Compared to the rest of the U.S., Harlem might feel like a multicultural bubble, but the Mohans have found it very conducive to their business prosperity and their sense of belonging.
“There are tons of black-owned restaurants. It seems there is a new black-owned restaurant opening every month,” Young-Mohan says. “We didn’t feel the pinch of these things so much because we’re in an environment that is really inclusive and celebratory, whether it’s being a minority or an immigrant or a woman.”
Spreading the good word
This is not to say foodservice lacks opportunities for a young, ambitious workforce. Young-Mohan sees a correlation between Americans becoming more open to new cuisines and a rise in minority restaurateurs and chefs.
Other industries might have appealing perks for young workers, but few can compete with the reward of owning and operating a restaurant. At least that has been the case for Enearu and her mother. Enearu, who earned both her bachelor’s and master’s degrees from the University of California, Berkeley, worked in social services for a decade before she joined the family business. Her sister worked as an attorney for a dozen years and is now joining her mother and sister in foodservice.
All three found success in other professions, but ultimately chose to enter the food industry. For Williams, the contrast between her early years and later adulthood as a savvy businesswoman is something out of the American dream.

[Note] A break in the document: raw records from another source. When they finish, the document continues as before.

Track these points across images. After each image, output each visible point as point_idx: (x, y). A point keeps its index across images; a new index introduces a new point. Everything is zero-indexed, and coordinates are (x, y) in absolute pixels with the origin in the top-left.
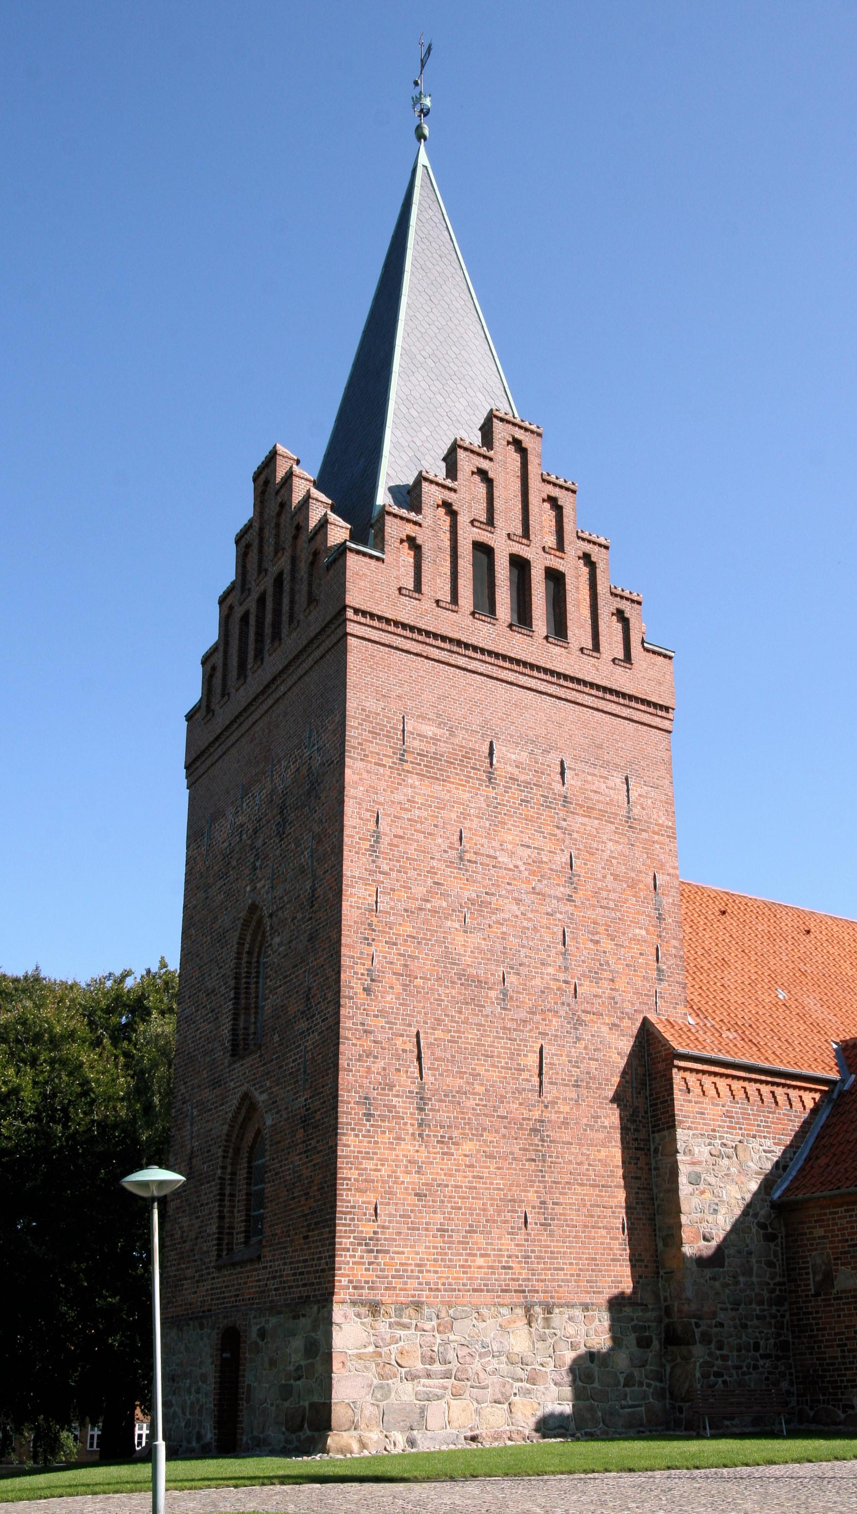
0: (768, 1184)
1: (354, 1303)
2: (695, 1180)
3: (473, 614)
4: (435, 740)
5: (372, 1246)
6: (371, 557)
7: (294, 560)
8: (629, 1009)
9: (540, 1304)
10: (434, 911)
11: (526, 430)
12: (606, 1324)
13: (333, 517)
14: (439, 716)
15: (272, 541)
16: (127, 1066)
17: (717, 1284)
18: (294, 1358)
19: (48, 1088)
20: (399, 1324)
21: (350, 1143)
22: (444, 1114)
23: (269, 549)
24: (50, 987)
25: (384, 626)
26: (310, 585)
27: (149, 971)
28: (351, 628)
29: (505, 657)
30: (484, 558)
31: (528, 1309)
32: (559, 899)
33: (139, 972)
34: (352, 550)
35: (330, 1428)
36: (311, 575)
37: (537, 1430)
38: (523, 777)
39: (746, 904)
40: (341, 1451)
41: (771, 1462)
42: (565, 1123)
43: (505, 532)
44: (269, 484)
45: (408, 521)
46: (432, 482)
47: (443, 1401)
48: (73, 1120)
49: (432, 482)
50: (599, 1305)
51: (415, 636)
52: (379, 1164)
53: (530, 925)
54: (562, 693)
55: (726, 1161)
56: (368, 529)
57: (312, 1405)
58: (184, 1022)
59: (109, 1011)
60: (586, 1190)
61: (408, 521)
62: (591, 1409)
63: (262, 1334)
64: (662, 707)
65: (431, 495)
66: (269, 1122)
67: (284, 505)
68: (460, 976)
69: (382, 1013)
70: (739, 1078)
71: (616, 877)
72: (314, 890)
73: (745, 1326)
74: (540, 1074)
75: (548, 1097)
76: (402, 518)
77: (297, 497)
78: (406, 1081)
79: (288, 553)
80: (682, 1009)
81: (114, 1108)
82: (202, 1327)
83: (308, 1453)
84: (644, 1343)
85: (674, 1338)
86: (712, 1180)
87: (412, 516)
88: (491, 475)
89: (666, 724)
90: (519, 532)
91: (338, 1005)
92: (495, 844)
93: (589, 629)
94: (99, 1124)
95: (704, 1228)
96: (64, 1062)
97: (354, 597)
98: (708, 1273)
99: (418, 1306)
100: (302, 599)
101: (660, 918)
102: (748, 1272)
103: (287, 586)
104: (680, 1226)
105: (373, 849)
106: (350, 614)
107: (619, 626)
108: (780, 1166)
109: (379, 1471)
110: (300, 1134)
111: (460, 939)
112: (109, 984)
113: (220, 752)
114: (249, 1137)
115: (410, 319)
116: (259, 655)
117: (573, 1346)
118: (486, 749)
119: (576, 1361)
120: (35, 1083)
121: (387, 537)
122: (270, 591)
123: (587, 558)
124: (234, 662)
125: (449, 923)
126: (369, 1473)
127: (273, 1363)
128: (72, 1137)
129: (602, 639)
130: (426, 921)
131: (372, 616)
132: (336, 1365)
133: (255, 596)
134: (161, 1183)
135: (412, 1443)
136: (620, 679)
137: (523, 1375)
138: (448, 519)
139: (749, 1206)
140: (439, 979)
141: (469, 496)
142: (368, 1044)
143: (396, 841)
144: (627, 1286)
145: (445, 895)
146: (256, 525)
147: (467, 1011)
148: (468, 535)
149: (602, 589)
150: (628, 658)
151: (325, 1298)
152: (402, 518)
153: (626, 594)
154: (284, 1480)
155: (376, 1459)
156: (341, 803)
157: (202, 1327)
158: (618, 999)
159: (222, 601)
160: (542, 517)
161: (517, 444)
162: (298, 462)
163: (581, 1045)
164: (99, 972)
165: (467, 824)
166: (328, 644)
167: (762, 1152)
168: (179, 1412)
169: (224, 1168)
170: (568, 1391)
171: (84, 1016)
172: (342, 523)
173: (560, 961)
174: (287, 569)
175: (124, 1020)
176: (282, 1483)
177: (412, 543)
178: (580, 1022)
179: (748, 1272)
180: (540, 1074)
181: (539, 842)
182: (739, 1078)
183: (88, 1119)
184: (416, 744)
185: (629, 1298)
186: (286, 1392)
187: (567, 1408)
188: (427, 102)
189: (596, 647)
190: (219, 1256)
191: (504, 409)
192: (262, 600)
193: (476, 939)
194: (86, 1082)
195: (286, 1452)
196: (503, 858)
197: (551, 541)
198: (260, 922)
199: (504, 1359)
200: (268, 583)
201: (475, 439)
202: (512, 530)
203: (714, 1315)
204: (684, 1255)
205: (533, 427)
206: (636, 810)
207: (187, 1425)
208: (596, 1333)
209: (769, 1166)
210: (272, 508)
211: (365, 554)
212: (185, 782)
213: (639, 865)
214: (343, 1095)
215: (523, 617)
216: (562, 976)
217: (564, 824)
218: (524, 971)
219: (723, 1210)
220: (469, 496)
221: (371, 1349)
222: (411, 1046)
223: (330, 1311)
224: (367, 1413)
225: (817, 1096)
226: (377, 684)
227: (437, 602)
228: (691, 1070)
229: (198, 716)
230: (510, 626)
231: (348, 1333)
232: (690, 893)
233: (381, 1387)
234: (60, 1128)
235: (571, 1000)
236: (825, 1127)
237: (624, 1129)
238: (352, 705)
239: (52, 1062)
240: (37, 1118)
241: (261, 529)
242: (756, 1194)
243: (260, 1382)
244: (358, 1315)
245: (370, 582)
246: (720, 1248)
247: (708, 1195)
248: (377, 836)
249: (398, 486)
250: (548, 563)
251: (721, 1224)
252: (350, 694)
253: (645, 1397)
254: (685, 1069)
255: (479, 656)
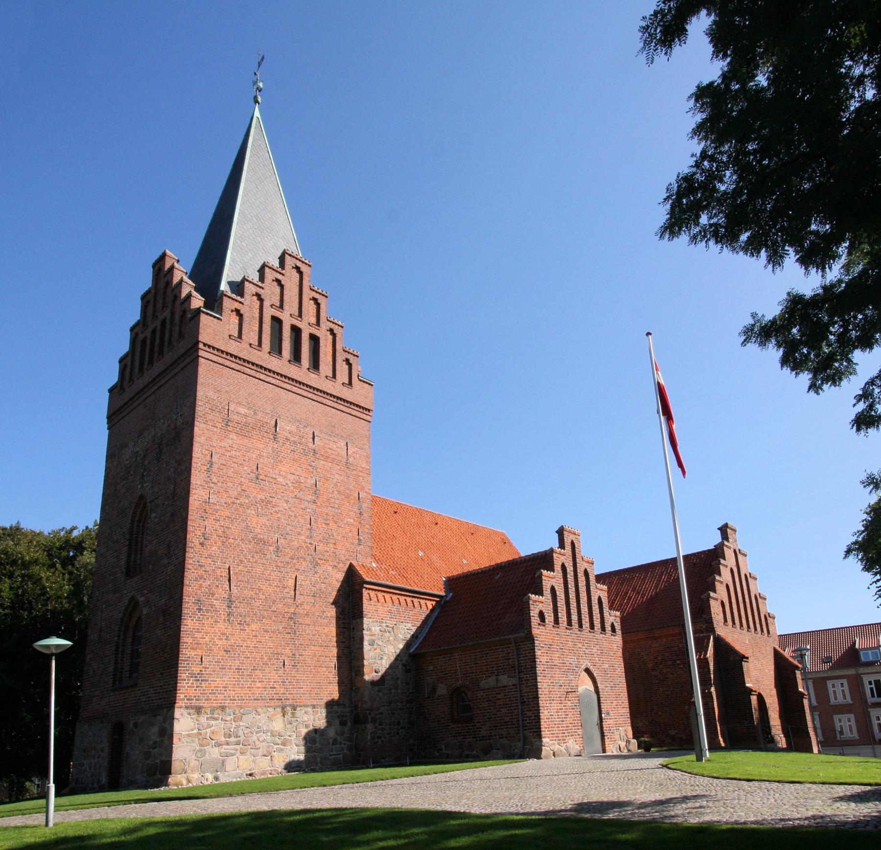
0: (408, 645)
1: (187, 708)
2: (372, 643)
3: (269, 353)
4: (246, 416)
5: (199, 678)
6: (215, 317)
7: (173, 313)
8: (343, 559)
9: (290, 705)
10: (241, 505)
11: (303, 262)
12: (324, 715)
13: (194, 293)
14: (248, 404)
15: (161, 301)
16: (70, 580)
17: (381, 694)
18: (153, 737)
19: (20, 591)
20: (212, 718)
21: (189, 624)
22: (241, 609)
23: (159, 305)
24: (25, 535)
25: (220, 354)
26: (180, 328)
27: (87, 528)
28: (201, 353)
29: (286, 377)
30: (277, 325)
31: (283, 708)
32: (309, 502)
33: (82, 527)
34: (204, 312)
35: (170, 773)
36: (181, 322)
37: (285, 769)
38: (292, 439)
39: (407, 508)
40: (177, 785)
41: (394, 778)
42: (307, 615)
43: (289, 313)
44: (161, 271)
45: (237, 301)
46: (250, 282)
47: (235, 757)
48: (34, 609)
49: (250, 282)
50: (321, 706)
51: (237, 361)
52: (205, 636)
53: (293, 514)
54: (315, 397)
55: (388, 634)
56: (214, 302)
57: (162, 762)
58: (100, 557)
59: (61, 548)
60: (316, 648)
61: (237, 301)
62: (314, 757)
63: (136, 725)
64: (366, 409)
65: (249, 289)
66: (145, 612)
67: (169, 283)
68: (254, 538)
69: (210, 556)
70: (396, 594)
71: (339, 492)
72: (175, 489)
73: (394, 714)
74: (295, 590)
75: (299, 602)
76: (233, 299)
77: (176, 280)
78: (222, 592)
79: (169, 309)
80: (369, 559)
81: (61, 603)
82: (102, 723)
83: (158, 787)
84: (343, 723)
85: (358, 720)
86: (380, 643)
87: (239, 298)
88: (283, 282)
89: (368, 418)
90: (297, 314)
91: (185, 551)
92: (277, 472)
93: (331, 367)
94: (51, 611)
95: (375, 667)
96: (30, 577)
97: (204, 337)
98: (376, 688)
99: (223, 708)
100: (176, 335)
101: (361, 514)
102: (396, 688)
103: (168, 326)
104: (363, 666)
105: (208, 470)
106: (201, 346)
107: (347, 367)
108: (414, 637)
109: (191, 794)
110: (161, 619)
111: (255, 520)
112: (62, 533)
113: (127, 411)
114: (134, 619)
115: (245, 195)
116: (151, 362)
117: (307, 726)
118: (273, 423)
119: (308, 734)
120: (11, 588)
121: (224, 308)
122: (159, 328)
123: (331, 331)
124: (137, 363)
125: (249, 511)
126: (186, 795)
127: (141, 740)
128: (34, 618)
129: (337, 372)
130: (236, 510)
131: (214, 348)
132: (175, 740)
133: (150, 329)
134: (58, 646)
135: (216, 778)
136: (346, 393)
137: (279, 742)
138: (258, 303)
139: (398, 656)
140: (242, 540)
141: (271, 293)
142: (201, 572)
143: (222, 467)
144: (336, 696)
145: (248, 497)
146: (153, 291)
147: (257, 556)
148: (268, 312)
149: (339, 347)
150: (350, 383)
151: (170, 705)
152: (233, 299)
153: (351, 351)
154: (137, 801)
155: (194, 788)
156: (192, 445)
157: (102, 723)
158: (337, 553)
159: (132, 330)
160: (309, 308)
161: (297, 268)
162: (178, 261)
163: (317, 576)
164: (56, 527)
165: (261, 460)
166: (188, 360)
167: (406, 630)
168: (88, 769)
169: (119, 636)
170: (302, 749)
171: (44, 550)
172: (200, 297)
173: (308, 533)
174: (169, 318)
175: (71, 554)
176: (136, 803)
177: (238, 312)
178: (317, 564)
179: (396, 688)
180: (295, 590)
181: (300, 472)
182: (396, 594)
183: (44, 609)
184: (235, 417)
185: (337, 701)
186: (147, 755)
187: (302, 757)
188: (261, 85)
189: (334, 376)
190: (114, 684)
191: (294, 248)
192: (154, 332)
193: (264, 520)
194: (44, 588)
195: (146, 787)
196: (280, 479)
197: (313, 320)
198: (145, 504)
199: (269, 734)
200: (158, 324)
201: (276, 264)
202: (232, 333)
203: (379, 709)
204: (364, 680)
205: (307, 262)
206: (351, 460)
207: (92, 775)
208: (318, 719)
209: (409, 636)
210: (162, 284)
211: (211, 315)
212: (106, 426)
213: (351, 487)
214: (186, 599)
215: (296, 357)
216: (309, 541)
217: (313, 464)
218: (289, 537)
219: (385, 658)
220: (271, 293)
221: (196, 731)
222: (226, 574)
223: (173, 712)
224: (192, 764)
225: (434, 603)
226: (213, 383)
227: (250, 345)
228: (372, 590)
229: (115, 391)
230: (289, 361)
231: (183, 723)
232: (376, 501)
233: (201, 751)
234: (26, 613)
235: (313, 553)
236: (437, 618)
237: (338, 618)
238: (200, 393)
239: (23, 576)
240: (12, 608)
241: (156, 294)
242: (402, 650)
243: (134, 752)
244: (189, 714)
245: (213, 330)
246: (383, 677)
247: (378, 651)
248: (211, 464)
249: (233, 282)
250: (311, 331)
251: (384, 665)
252: (199, 388)
253: (343, 750)
254: (369, 589)
255: (272, 374)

“My mom was raised in New Orleans in the segregated South,” Enearu says. “So to come to Los Angeles and have an opportunity to own her own business was something that was completely unheard of that she could never imagine as a child.”
Enearu says she did not face the same challenges that her mother did, and in the back of her mind, she always knew she had the safety net of returning to social work. But after immersing herself in the business empire that her mother built, she says, it would be negligent to abandon the business. She also thinks her sister’s children might want to take over the family business some day and continue the multigenerational legacy.

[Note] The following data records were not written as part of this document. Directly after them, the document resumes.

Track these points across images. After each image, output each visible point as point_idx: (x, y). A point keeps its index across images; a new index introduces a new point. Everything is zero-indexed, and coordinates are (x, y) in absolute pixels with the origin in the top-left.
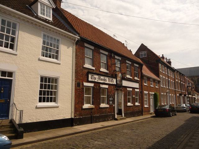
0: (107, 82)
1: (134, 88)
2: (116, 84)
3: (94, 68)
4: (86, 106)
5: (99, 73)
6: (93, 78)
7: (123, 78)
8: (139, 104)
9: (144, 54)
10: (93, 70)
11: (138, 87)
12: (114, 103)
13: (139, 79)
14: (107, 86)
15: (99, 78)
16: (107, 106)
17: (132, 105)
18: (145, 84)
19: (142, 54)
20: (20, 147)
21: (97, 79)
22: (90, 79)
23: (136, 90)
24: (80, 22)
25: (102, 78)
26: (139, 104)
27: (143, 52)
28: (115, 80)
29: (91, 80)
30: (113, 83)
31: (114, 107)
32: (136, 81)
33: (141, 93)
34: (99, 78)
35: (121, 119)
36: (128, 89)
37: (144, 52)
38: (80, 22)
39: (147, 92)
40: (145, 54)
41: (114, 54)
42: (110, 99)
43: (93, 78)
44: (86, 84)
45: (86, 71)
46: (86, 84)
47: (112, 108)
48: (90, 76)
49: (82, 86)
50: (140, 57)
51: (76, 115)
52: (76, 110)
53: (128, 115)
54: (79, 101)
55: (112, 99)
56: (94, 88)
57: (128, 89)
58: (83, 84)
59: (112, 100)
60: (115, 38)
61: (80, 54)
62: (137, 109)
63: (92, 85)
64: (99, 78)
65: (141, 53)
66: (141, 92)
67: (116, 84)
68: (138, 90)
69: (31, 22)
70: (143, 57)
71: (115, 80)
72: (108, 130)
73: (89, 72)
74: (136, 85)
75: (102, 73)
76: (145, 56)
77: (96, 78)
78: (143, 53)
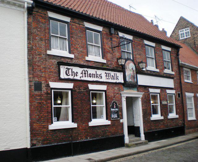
0: (104, 79)
1: (163, 89)
2: (123, 82)
3: (72, 56)
4: (154, 117)
5: (85, 64)
6: (70, 73)
7: (139, 71)
8: (177, 116)
9: (186, 33)
10: (71, 59)
11: (173, 87)
12: (120, 116)
13: (173, 73)
14: (104, 87)
15: (85, 74)
16: (108, 122)
17: (162, 118)
18: (186, 81)
19: (183, 34)
20: (115, 160)
21: (79, 75)
22: (63, 76)
23: (168, 91)
24: (111, 6)
25: (112, 73)
26: (177, 116)
27: (184, 30)
28: (122, 75)
29: (66, 77)
30: (118, 81)
31: (122, 124)
32: (168, 76)
33: (179, 96)
34: (85, 74)
35: (137, 145)
36: (91, 87)
37: (186, 30)
38: (111, 6)
39: (192, 95)
40: (188, 32)
41: (115, 29)
42: (112, 110)
43: (70, 73)
44: (53, 85)
45: (55, 62)
46: (53, 85)
47: (116, 124)
48: (63, 69)
49: (47, 89)
50: (181, 39)
51: (35, 142)
52: (34, 133)
53: (150, 137)
54: (40, 118)
55: (116, 110)
56: (75, 91)
57: (151, 90)
58: (48, 86)
59: (117, 112)
60: (132, 10)
61: (38, 31)
62: (173, 125)
63: (70, 86)
64: (107, 75)
65: (181, 32)
66: (179, 94)
67: (123, 82)
68: (173, 92)
69: (12, 3)
70: (185, 37)
71: (120, 76)
72: (162, 151)
73: (62, 62)
74: (169, 83)
75: (90, 64)
76: (181, 34)
77: (79, 73)
78: (184, 32)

Still, Enearu knows it’s not enough to lead by example. To truly serve as a role model and inspire others who might wish to own their own business or enter foodservice, she must get the word out.
“With every opportunity that we get to speak to people and tell our story, it’s another opportunity for maybe one or two people to hear it and for it to have an impact on their lives,” Enearu says.
She adds that it can be easy to take that responsibility for granted, given that she essentially grew up in the restaurant industry. But even a recent encounter with an African-American driver who was taking her to the airport reminded Enearu of why she must continue sharing her family’s story.
“She said the exact same thing: ‘You guys need to continue to get your story out there because people don’t realize it,’” she says. “She said just driving people around and hearing the stories of people who start off as crew and end up owning restaurants is an amazing story. I think we’re all responsible for making sure those stories get out there.”